Стихотворение было сразу же принято газетой, но автор, колебался, стоит ли вообще печатать его, а если печатать, то не лучше ли сделать это под псевдонимом. Ослабление позиций Временного правительства вызвало новую, искусственную вспышку «оборончества» и «охоты на ведьм», одной из жертв которой оказался Горький. Брюсов провозгласил солидарность с ним в сонете «Максиму Горькому в июле 1917 года», напечатанном в 1920 году, но сразу сообщенном адресату:
Горький благодарил: «Вы очень тронули меня за сердце, Валерий Яковлевич, — редко случалось, чтоб я был так глубоко взволнован, как взволновало меня ваше дружеское письмо и милый ваш сонет. Спасибо вам. Вы — первый литератор, почтивший меня выражением сочувствия и — совершенно искренно говорю вам — я хотел бы, чтобы вы остались и единственным. […] Давно и пристально слежу я за вашей подвижнической жизнью, за вашей культурной работой и я всегда говорю о вас: это самый культурный писатель на Руси! Лучшей похвалы не знаю; это — искренно»{2}. «Оборонческая» пресса обвиняла Брюсова в измене прежним убеждениям, но выбор был сделан, хотя он и намеревался заявить на страницах «Новой жизни» о несогласии с «некоторыми из позиций, занятых газетой»{3}.
Революция не отвлекла Брюсова от общественных дел. 24 марта в Литературно-художественном кружке собрались представители научных и литературных организаций Первопрестольной, которым он прочитал доклад, предложив избрать «Совет из десяти лиц, каковые могли бы взять под свое наблюдение и руководство все операции по надзору за печатью в Москве при помощи уже существующих при градоначальстве учреждений […] Совет должен будет содействовать их работе: а) по регистрации произведений печати; б) по наблюдению за правонарушениями, совершаемыми при посредстве печати». Поясняя свое предложение, Брюсов сказал: «Свобода печати, как известно, есть сила не только могущественная, но даже страшная. Ее нельзя сравнить с ломким цветком, требующим защиты: скорее она — отточенное обоюдоострое лезвеё, защищать от которого приходится других, так как оно способно наносить раны глубочайшие и смертельные. Примеры истории учат нас, что пользование свободой печати, особенно в первое время по ее возникновении в стране, нередко ведет к некоторым эксцессам, которые могут рассматриваться как действия, законом караемые. На нашем Совете будет лежать тяжкая обязанность участвовать […] в определении пределов, за которыми свобода печати переходит в правонарушение»{4}.
Градоначальник Петр Лидов — адвокат, некогда защищавший Надежду Львову — поддержал идею. Вместо упраздненного Московского комитета по делам печати как цензурного органа появился Комиссариат по регистрации произведений печати в Москве (с января 1918 года — московское отделение Книжной палаты). 27 марта по предложению заведующего Книжной палатой Семена Венгерова Брюсов стал председателем комиссариата и заведующим регистрацией неповременных изданий.

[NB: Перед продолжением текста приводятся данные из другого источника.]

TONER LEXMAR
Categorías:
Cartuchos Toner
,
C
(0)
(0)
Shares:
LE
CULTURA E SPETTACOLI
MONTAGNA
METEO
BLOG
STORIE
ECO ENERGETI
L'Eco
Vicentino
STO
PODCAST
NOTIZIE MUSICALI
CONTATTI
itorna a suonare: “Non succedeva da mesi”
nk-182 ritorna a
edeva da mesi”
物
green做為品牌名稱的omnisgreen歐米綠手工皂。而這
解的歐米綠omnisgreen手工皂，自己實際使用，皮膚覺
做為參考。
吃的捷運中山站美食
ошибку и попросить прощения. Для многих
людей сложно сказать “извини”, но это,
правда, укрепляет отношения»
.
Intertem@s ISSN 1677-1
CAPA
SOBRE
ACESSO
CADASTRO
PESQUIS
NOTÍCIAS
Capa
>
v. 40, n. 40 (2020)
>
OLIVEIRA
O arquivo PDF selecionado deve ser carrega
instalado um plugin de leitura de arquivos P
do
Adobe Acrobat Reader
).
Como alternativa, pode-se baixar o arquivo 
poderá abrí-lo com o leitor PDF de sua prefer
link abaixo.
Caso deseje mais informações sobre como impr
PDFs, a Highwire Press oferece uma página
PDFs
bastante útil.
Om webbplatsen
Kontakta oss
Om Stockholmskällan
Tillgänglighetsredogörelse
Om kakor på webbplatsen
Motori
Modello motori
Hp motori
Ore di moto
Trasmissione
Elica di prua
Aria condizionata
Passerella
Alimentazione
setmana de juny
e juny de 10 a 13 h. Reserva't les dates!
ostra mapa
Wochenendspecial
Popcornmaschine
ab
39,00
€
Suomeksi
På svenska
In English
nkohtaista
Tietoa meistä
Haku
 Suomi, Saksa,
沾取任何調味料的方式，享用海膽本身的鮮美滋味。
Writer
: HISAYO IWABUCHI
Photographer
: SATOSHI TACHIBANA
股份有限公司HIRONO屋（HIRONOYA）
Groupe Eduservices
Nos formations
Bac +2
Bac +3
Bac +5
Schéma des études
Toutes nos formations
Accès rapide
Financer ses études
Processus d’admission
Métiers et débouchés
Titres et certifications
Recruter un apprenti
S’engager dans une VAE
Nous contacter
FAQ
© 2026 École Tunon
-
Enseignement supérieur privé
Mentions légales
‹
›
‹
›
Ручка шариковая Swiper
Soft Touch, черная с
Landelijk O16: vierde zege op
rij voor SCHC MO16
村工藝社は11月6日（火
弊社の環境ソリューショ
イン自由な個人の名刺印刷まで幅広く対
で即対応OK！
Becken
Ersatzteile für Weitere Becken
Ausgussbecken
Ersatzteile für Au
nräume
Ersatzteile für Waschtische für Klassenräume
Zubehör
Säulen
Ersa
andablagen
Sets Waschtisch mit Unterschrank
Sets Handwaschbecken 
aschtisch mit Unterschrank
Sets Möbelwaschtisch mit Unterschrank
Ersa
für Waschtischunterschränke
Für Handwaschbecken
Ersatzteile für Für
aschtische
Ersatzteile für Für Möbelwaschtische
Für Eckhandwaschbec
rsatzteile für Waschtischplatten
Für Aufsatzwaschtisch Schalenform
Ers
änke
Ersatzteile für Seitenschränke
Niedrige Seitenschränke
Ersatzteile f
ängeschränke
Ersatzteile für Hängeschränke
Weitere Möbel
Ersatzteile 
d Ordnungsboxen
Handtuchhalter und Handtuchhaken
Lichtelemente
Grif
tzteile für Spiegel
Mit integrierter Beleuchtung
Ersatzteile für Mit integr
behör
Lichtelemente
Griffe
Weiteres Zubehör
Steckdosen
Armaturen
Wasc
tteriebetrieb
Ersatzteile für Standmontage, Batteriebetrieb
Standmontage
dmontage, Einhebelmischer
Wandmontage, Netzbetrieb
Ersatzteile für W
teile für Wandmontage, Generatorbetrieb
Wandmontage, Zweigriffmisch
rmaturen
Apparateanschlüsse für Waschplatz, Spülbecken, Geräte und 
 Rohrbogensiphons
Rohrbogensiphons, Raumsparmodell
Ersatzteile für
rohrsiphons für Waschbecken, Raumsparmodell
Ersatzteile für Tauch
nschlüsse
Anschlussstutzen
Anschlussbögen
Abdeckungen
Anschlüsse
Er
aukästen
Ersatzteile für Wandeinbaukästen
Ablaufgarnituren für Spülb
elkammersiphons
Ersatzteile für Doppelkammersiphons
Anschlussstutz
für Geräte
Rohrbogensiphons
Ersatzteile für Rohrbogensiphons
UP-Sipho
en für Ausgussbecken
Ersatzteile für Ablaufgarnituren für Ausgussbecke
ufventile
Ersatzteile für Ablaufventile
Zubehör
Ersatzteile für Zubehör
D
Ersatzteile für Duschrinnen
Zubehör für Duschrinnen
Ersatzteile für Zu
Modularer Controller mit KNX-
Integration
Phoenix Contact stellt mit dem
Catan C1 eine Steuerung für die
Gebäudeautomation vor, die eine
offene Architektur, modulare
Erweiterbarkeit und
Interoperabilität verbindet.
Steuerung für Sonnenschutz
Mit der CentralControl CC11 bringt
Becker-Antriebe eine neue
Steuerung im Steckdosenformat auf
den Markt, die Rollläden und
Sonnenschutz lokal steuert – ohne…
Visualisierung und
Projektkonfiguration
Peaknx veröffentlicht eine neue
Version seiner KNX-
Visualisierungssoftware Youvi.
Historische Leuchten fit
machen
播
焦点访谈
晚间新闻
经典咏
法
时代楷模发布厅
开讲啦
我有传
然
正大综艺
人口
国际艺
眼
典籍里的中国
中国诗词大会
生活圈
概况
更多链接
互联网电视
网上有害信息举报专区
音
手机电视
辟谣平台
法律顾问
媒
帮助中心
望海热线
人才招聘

Комиссарами стали Владимир Каллаш (заведующий регистрацией повременных изданий), Григорий Рачинский (заведующий делопроизводством и канцелярией), Алексей Толстой (заведующий инспектированием заведений печатного дела). Технический персонал состоял из бывших сотрудников комитета по делам печати, профессионалов своего дела. Через полтора месяца Комиссариат подал первый — по мнению специалистов, образцово составленный — отчет о работе. К службе Брюсов относился не просто добросовестно, высиживая на заседаниях и подписывая многочисленные бумаги с просьбой «отпустить дополнительно под отчет (столько-то) рублей», но и инициативно, призывал распространить систему регистрации печатных изданий, включая листовки, афиши и повестки, на всю страну{5}.
«Мы переживаем эпоху оживленнейшей деятельности во всех областях: государственной, общественной, научной, — писал Валерий Яковлевич 18 июля брату Александру, томившемуся в немецком плену. — […] Перспективы будущего — самые блестящие, самые радостные. Ты попадешь в Россию в полный разгар жизни»{6}. Однако Эренбургу во время первой встречи Брюсов прочитал стихотворение «Жалоба Фессея». «Мы поспорили, — вспоминал Илья Григорьевич. — Если сформулировать эту часть беседы, то она будет выглядеть достаточно неожиданно для августа 1917 года:
1. Правда ли, что Тезей испытывал угрызения совести, оставив Ариадну на безлюдном острове?
2. Как правильнее писать — „Тезей“ или „Фессей“? (Валерий Яковлевич настаивал на последней транскрипции).